> _Data supplied_:
################

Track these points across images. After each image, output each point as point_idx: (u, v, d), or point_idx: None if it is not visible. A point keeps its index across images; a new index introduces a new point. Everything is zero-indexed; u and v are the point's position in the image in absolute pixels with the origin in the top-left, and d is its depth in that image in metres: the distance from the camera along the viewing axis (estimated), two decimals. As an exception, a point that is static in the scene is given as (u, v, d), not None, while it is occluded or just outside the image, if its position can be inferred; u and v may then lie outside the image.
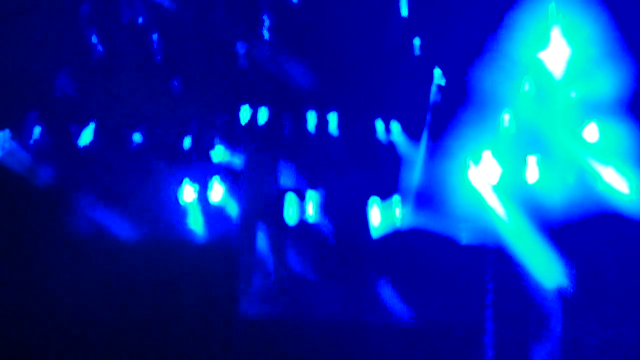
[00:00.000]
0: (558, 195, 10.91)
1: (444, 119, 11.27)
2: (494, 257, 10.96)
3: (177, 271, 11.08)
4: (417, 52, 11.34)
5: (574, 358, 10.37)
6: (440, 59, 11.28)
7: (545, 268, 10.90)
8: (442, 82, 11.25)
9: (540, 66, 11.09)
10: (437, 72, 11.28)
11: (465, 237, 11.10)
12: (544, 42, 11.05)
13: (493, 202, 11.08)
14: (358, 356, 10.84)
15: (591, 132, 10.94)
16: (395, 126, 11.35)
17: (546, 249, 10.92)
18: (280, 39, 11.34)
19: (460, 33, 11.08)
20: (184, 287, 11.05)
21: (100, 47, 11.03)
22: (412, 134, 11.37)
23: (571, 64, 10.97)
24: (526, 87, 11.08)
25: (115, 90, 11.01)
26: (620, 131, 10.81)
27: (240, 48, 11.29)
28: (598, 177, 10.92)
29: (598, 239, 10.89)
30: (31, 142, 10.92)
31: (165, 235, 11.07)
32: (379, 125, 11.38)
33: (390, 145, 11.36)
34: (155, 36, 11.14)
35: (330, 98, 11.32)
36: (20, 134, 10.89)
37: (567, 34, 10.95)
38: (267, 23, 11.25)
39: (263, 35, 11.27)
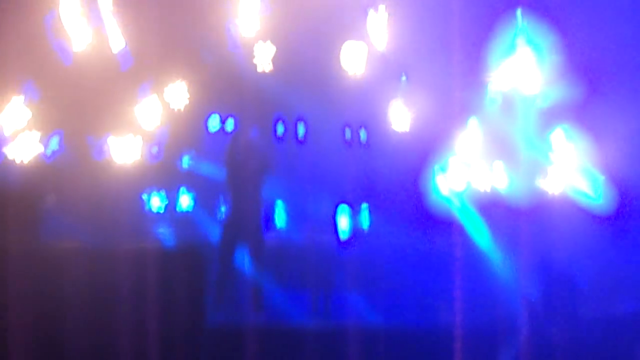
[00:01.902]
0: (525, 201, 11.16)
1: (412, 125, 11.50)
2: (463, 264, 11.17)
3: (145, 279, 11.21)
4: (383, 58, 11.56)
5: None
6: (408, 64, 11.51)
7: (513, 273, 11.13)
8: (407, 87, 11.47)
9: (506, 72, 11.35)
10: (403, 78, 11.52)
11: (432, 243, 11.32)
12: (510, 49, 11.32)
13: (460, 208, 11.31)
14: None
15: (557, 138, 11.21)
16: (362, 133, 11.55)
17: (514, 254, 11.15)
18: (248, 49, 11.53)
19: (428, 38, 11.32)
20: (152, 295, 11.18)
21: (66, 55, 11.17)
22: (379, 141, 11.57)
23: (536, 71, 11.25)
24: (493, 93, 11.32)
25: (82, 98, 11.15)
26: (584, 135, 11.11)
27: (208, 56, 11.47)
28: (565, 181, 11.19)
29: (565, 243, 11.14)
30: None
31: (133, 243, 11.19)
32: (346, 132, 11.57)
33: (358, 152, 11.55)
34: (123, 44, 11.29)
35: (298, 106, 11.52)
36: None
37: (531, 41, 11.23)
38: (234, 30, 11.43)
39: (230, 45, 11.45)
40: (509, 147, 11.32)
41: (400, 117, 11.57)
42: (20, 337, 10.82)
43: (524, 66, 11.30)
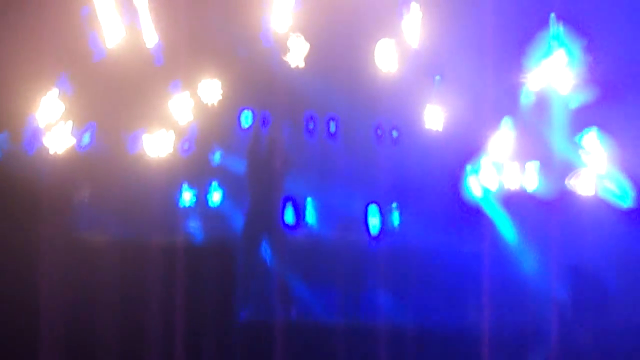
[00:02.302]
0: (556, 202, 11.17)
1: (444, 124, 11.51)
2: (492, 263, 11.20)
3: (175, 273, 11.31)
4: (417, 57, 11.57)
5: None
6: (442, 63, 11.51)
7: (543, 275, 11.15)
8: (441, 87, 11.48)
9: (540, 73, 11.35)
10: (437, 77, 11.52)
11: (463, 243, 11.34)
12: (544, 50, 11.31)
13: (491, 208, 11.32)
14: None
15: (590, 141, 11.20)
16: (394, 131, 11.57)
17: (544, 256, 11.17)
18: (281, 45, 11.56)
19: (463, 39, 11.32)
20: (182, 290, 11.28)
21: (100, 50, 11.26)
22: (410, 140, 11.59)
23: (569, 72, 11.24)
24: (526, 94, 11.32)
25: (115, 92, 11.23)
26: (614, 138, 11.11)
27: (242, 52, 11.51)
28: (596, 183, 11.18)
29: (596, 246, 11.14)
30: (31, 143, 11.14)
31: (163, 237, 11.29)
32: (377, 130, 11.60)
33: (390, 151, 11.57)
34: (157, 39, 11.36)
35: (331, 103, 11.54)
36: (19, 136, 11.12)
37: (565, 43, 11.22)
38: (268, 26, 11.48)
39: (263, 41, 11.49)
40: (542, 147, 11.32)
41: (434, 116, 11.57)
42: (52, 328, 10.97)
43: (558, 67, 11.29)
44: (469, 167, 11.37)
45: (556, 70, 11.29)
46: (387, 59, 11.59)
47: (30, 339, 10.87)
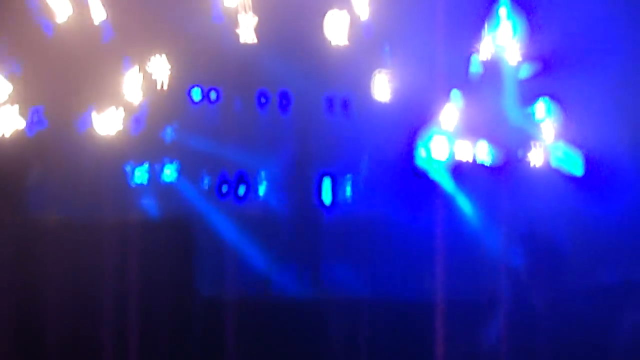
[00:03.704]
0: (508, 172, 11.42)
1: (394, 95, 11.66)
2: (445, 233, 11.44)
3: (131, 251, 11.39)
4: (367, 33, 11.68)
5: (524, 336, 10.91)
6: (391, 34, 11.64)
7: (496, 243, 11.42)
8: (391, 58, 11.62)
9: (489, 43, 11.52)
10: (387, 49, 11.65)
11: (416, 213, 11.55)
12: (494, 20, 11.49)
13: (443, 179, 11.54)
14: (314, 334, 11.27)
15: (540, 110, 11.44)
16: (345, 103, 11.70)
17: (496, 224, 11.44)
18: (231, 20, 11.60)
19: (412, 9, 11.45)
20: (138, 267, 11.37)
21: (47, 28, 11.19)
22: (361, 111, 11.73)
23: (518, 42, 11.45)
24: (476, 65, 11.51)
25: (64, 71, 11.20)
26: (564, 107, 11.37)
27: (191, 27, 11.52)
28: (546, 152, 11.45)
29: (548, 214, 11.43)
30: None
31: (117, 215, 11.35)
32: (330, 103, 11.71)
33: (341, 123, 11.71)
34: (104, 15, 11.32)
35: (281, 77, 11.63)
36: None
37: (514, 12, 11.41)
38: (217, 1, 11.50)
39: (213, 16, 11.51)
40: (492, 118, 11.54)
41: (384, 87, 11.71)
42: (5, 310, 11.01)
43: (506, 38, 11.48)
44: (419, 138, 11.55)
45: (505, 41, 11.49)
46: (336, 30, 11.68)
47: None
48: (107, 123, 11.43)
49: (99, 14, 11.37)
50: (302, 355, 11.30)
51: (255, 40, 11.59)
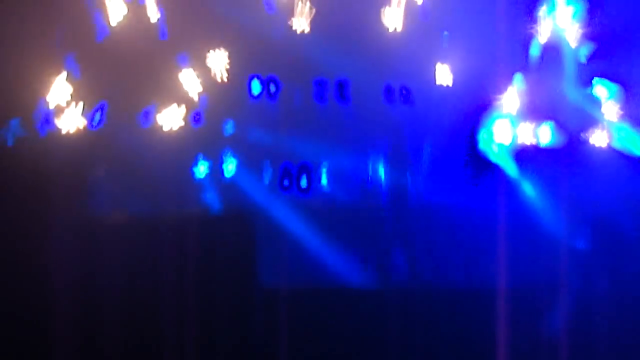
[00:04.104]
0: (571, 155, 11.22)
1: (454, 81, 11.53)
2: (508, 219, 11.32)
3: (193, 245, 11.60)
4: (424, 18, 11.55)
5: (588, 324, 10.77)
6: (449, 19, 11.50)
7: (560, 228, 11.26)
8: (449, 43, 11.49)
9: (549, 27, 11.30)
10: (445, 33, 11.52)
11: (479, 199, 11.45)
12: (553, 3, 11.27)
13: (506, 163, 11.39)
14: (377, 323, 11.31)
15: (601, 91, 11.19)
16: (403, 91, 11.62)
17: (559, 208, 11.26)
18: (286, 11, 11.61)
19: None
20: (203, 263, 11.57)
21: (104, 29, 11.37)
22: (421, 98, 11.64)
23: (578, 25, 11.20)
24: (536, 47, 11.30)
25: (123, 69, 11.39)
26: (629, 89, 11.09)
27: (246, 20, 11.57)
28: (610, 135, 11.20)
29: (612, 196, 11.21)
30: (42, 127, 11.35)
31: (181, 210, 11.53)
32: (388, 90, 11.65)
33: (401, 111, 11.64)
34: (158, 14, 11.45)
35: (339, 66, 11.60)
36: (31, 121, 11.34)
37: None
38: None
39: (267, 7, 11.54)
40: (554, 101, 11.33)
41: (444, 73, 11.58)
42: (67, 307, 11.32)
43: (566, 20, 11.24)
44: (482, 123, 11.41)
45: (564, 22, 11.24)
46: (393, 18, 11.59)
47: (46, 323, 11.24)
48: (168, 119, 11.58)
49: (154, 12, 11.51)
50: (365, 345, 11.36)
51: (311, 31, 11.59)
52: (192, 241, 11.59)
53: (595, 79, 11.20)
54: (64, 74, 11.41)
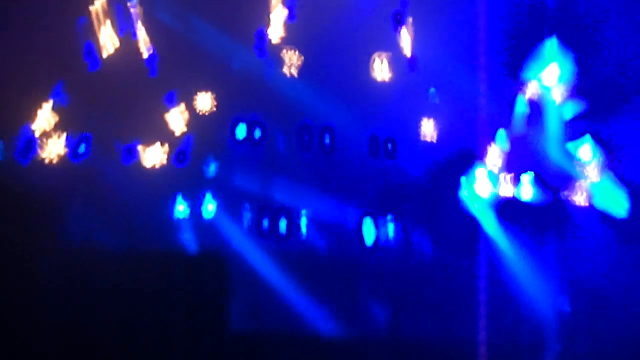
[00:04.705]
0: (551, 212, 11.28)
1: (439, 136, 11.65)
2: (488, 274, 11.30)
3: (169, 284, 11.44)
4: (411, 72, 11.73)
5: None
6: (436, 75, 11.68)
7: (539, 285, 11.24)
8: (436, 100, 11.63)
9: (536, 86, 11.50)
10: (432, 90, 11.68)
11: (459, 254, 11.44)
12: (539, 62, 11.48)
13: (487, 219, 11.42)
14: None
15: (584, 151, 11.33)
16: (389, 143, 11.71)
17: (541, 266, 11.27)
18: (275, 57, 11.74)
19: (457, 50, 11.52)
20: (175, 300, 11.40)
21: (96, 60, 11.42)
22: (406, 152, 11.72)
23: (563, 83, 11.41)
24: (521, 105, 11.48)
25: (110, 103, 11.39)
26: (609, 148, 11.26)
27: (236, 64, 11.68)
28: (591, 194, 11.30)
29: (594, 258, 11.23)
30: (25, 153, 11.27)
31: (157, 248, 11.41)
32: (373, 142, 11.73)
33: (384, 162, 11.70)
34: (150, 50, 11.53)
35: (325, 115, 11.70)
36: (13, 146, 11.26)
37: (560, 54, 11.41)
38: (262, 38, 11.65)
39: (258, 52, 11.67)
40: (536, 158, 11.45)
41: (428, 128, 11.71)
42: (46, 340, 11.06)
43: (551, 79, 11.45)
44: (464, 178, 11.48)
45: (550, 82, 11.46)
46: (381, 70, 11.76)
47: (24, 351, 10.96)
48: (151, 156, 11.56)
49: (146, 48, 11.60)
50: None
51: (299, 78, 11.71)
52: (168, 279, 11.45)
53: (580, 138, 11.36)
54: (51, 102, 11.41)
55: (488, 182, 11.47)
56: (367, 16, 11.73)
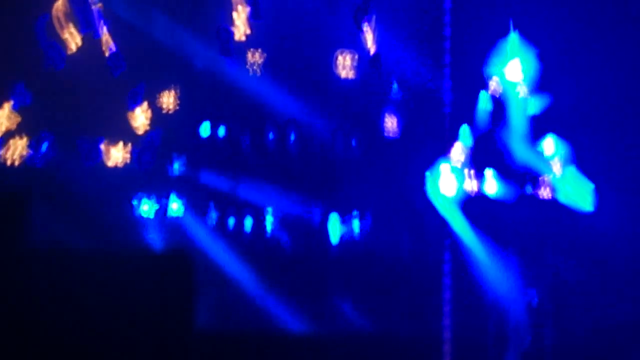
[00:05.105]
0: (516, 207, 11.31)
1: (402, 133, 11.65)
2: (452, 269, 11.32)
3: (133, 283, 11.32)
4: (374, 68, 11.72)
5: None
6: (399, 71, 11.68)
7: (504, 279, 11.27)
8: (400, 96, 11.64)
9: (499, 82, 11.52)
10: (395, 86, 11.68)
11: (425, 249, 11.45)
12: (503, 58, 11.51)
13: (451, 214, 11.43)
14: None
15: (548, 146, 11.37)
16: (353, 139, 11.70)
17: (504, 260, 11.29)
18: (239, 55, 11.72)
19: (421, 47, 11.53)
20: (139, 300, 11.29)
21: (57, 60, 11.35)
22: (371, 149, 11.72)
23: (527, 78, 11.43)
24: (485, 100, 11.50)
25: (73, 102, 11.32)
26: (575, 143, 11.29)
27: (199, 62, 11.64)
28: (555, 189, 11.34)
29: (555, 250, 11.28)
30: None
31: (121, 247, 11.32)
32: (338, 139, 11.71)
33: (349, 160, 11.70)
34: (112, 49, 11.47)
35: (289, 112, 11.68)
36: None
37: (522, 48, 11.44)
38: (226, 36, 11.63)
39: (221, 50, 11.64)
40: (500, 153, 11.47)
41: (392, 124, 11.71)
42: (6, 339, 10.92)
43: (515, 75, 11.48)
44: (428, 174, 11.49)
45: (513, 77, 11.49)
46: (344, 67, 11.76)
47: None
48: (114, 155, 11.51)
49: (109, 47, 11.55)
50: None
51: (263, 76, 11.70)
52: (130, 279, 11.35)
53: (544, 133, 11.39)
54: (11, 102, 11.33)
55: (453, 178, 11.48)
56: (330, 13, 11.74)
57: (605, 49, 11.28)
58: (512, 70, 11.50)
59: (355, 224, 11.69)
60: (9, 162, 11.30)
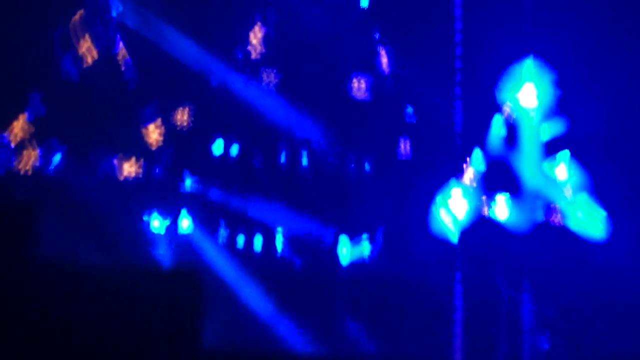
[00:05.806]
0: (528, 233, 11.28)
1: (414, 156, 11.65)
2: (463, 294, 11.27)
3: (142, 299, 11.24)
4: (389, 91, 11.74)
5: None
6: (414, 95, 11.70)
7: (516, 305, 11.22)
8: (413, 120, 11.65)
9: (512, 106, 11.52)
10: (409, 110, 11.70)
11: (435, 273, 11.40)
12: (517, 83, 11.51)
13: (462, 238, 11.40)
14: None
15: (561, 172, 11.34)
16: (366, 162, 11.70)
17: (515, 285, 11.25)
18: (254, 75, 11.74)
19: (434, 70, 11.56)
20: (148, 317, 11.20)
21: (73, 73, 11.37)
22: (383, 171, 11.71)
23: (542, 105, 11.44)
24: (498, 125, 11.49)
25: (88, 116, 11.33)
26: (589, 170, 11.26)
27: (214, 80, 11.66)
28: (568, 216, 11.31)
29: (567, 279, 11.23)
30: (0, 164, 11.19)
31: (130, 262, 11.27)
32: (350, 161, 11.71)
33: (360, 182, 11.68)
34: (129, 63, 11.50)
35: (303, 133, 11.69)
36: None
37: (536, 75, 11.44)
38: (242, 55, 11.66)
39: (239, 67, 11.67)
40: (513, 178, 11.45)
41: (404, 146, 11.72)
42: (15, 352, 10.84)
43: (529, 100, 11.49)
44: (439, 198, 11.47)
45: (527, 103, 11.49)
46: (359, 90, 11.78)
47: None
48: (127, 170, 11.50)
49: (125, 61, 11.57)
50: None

################

> _Exercise instructions_: Exact repeats of the lines from the first one in the data through the line containing "10: (437, 72, 11.28)" make up the answer. Pictures do not.

> _Answer section_:
Track these points across images. After each image, output each point as point_idx: (u, v, d), or point_idx: None if it is not visible. A point keeps its index across images; a new index introduces a new point. Everything is zero-indexed; u and v are the point's position in the image in absolute pixels with the origin in the top-left, and d is its depth in that image in metres: the distance from the camera along the viewing axis (estimated), two decimals. As an exception, a point that is static in the scene is given as (u, v, d), not None, while it is occluded or just outside the image, if its position can be inferred; u and v may then lie outside the image.
[00:00.000]
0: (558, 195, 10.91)
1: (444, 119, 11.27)
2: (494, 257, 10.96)
3: (177, 271, 11.08)
4: (417, 52, 11.34)
5: (574, 358, 10.37)
6: (440, 59, 11.28)
7: (545, 268, 10.90)
8: (442, 82, 11.25)
9: (540, 66, 11.09)
10: (437, 72, 11.28)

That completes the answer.